1) lack of truly useful phrases in the back section. Ok I know there's actually a Japanese phrase book sold separately, but how could this book has Japanese translation for I'm "Epileptic", but does not have a useful phrase like "please (do/don't) wrap this for me", which is a whole lot useful as Japanese merchants tend to wrap your purchases with beautiful paper, many times they asked me whether I'd like to have it wrapped, thankfully I remembered my textbook days.
2) it is obvious to me that the writers didn't go to all the good restaurants. Maybe this happens to all restaurants (ie, as soon as a travel book mention a restaurant as a good one, everyone would try it out and therefore the restaurant achieves complacency. I tried restaurants listed in the book that actually turned out to be mediocre. And we stopped by some restaurants in alleys that's cheap and tasty. I know it's impossible to hit all restaurants, but how could the writer say that Nikko is a "gourmet blackhole"? Has he/she even walked down the main street to try out the few restaurants that were there? We shyed away from touristy restaurants near the train/bus station in Nikko and walked further up the mainstreet, and we were rewarded with the most memorable dining of our trip, and great food at a meager price. The restaurant owner's family offered us fresh persimmons that were in season to take home, corrected my Japanese grammar(sounds critical but it was actually funny the way they did it), showed us the correct way of eating the food we ordered, and chatted with us about our trip. All I could say is that we were lucky to bump into that place, and anyone could easily do that since it's right on the main street.

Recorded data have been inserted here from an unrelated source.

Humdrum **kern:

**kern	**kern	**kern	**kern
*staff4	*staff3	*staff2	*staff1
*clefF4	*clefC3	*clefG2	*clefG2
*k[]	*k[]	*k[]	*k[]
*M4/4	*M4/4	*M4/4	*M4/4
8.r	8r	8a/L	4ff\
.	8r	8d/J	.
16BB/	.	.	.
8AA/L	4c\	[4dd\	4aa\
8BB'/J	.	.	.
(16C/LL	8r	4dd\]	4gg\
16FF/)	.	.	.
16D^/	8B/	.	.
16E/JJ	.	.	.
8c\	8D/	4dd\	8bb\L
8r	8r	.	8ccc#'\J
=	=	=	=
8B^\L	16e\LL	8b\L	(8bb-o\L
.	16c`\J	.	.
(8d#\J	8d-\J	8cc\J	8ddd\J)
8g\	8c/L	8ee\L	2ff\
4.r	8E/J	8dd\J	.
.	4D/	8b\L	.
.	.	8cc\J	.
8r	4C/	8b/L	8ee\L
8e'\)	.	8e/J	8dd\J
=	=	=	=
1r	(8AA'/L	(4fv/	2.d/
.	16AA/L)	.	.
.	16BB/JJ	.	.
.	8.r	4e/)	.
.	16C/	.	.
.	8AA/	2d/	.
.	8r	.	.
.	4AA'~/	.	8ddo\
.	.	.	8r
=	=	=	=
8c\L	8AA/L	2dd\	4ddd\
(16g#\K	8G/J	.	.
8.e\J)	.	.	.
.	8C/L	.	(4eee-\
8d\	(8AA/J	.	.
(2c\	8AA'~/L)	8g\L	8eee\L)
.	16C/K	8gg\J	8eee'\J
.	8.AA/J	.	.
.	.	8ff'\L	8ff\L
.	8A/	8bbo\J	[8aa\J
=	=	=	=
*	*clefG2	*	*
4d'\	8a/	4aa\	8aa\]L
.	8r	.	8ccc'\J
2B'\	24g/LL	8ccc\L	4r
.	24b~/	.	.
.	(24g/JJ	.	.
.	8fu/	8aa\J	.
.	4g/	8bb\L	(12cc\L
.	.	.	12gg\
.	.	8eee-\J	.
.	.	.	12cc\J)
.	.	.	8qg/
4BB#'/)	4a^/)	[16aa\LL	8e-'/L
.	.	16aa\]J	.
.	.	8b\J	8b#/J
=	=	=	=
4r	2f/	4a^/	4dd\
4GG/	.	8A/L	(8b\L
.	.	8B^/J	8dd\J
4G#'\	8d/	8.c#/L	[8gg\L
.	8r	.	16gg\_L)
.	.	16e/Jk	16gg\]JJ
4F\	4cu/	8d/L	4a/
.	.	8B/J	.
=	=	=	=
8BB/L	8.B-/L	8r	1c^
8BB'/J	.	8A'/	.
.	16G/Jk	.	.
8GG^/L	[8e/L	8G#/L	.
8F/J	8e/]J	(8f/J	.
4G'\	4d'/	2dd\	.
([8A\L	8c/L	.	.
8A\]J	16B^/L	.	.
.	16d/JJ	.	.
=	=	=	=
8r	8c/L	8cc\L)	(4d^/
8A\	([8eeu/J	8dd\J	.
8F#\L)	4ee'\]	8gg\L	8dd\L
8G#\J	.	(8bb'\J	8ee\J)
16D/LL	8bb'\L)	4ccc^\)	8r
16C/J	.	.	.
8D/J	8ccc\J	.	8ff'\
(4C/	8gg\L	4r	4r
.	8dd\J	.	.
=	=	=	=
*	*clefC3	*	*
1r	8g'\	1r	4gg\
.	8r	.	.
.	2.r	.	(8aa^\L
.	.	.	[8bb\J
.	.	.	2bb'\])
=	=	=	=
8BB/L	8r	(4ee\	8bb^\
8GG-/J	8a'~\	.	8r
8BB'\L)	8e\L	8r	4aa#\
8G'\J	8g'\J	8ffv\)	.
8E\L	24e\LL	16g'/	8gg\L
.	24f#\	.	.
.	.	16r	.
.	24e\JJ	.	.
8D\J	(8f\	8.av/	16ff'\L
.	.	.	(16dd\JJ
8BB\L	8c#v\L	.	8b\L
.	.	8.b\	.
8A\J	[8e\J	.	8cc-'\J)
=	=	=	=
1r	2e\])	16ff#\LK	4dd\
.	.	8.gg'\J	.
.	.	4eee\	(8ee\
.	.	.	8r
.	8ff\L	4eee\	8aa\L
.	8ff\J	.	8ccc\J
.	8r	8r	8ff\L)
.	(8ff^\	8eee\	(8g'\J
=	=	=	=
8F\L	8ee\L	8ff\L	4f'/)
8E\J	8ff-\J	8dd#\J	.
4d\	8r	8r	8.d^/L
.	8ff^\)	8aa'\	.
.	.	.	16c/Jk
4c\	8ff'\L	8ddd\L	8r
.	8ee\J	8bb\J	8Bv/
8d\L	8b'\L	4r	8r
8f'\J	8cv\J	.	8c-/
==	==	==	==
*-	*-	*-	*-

Enough about the negative side. I would still buy another Lonely Planet just because I had been a loyal reader and the series had given me countless great memories exotic places even the locals rarely visit. But I just can't give LP credit for its Tokyo book this time(I bought a LP Japan book in 2001 and it was also mediocre). It still has useful information for first time visitors such as the culture, food, getting around by train, and the fact it warns you to avoid Tokyo tower, etc. But when it comes to dining, forget about scrutnizing a street map to find the restaurant addrss listed in the book, you're no further than 100 meters from the nearest restaurant if you're in Tokyo. Usually those restaurants in alleys away from mainstreet (and tourist areas).